3. Admiral Thomas Graves (1725–1802). See Report of Board of Admiralty, 26 May 1780, n. 2.
5. In other words, the tax, instead of bringing in much money, would largely be paid in promissory notes issued previously by the state government to citizens who had been obliged to yield up their property for military use.

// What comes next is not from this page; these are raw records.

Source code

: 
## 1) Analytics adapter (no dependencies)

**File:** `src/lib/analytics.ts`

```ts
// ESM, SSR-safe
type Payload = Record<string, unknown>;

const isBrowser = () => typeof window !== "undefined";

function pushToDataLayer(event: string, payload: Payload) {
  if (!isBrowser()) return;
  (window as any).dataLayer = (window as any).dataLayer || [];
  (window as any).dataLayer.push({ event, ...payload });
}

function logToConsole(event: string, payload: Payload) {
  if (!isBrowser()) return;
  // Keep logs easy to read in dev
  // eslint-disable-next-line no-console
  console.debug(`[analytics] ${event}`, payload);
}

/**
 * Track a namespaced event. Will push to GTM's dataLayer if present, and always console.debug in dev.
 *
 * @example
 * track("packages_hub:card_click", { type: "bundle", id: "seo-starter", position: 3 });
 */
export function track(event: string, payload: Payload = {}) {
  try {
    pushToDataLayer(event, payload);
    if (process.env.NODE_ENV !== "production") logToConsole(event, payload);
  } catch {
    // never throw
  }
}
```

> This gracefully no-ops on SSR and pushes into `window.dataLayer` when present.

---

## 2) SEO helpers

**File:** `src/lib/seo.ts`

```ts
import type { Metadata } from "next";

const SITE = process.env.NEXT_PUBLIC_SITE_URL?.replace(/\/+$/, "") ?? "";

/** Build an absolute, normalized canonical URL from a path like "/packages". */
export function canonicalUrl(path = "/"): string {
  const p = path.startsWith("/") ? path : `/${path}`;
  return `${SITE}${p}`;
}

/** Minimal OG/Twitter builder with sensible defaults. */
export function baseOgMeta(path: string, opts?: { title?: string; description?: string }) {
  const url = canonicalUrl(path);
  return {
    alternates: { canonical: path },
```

6. Jameson evidently knew not only of General Horatio Gates’s letter of 3 August ( , III, 524–25), but also of a later dispatch or dispatches not known to the editors. Colonel Charles Armand, Marquis de La Rouërie (1756–1793), commanded the Pulaski Legion, the first to be assailed by the British at the Battle of Camden, S.C. Lord Rawdon (Francis Rawdon-Hastings [1754–1826]), at the head of the British troops centered in that town, was faced by Gates with about 3,050 men fit for duty. On 6 August, Rawdon withdrew from his position on Lynch’s Creek. Shortly thereafter, reinforcements raised his force to about 2,300 men, and Lord Cornwallis (1738–1805) arrived from Charleston to take over their command. On the day that Jameson wrote this letter, Cornwallis severely defeated Gates in the Battle of Camden. In this engagement, Colonel Charles Porterfield was mortally wounded.

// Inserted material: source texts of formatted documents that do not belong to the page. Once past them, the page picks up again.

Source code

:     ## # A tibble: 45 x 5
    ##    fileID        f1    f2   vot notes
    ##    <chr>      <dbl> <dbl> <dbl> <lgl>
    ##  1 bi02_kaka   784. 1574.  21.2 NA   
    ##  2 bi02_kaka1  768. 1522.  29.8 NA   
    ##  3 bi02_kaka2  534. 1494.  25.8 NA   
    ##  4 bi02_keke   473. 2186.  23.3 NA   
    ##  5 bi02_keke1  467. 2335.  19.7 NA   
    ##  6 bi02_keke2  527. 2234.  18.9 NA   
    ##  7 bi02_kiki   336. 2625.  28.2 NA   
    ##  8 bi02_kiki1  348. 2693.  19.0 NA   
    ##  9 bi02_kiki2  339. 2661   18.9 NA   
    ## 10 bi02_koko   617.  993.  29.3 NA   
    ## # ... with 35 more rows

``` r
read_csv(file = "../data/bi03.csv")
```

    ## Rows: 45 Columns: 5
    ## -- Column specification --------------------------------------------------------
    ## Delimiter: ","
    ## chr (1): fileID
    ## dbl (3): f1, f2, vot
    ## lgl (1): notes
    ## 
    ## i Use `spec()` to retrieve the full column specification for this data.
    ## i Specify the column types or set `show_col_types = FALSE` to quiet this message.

7. The Continental Congress had reason to expect that, upon his return to France, Conrad Alexandre Gérard, the first minister from that country to the United States, would use his influence to expedite the shipment of military supplies to the patriot army, to encourage more trade between the merchants of the two countries, and to effect additional loans of money from the French crown. Although Gerard left the United States on 18 October 1779, his virtual shipwreck at sea (JM to Page, 8 May 1780, n. 6) and further delay in Spain held up his arrival at Versailles until late in February 1780 ( , XVIII, 24; John J. Meng, ed., Despatches and Instructions of Conrad Alexandre Gérard, 1778–1780 [Baltimore, 1939], pp. 120, 905–8). The business transactions in Virginia of Jean Baptiste Lazarus Théveneau de Francy (d. 1783), agent of Pierre Augustin Caron de Beaumarchais in his efforts to assist the patriot cause with money and goods from France, began in 1778 during the governorship of Patrick Henry. De Francy claimed that he had delivered supplies worth more than the value of the tobacco he had received for them. Jameson’s reference is to a new agreement made between Governor Jefferson and de Francy on 11 May 1780 ( , III, 372–73).
8. That is, seven shillings per hundredweight of tobacco, with a livre equated as 10½ pence.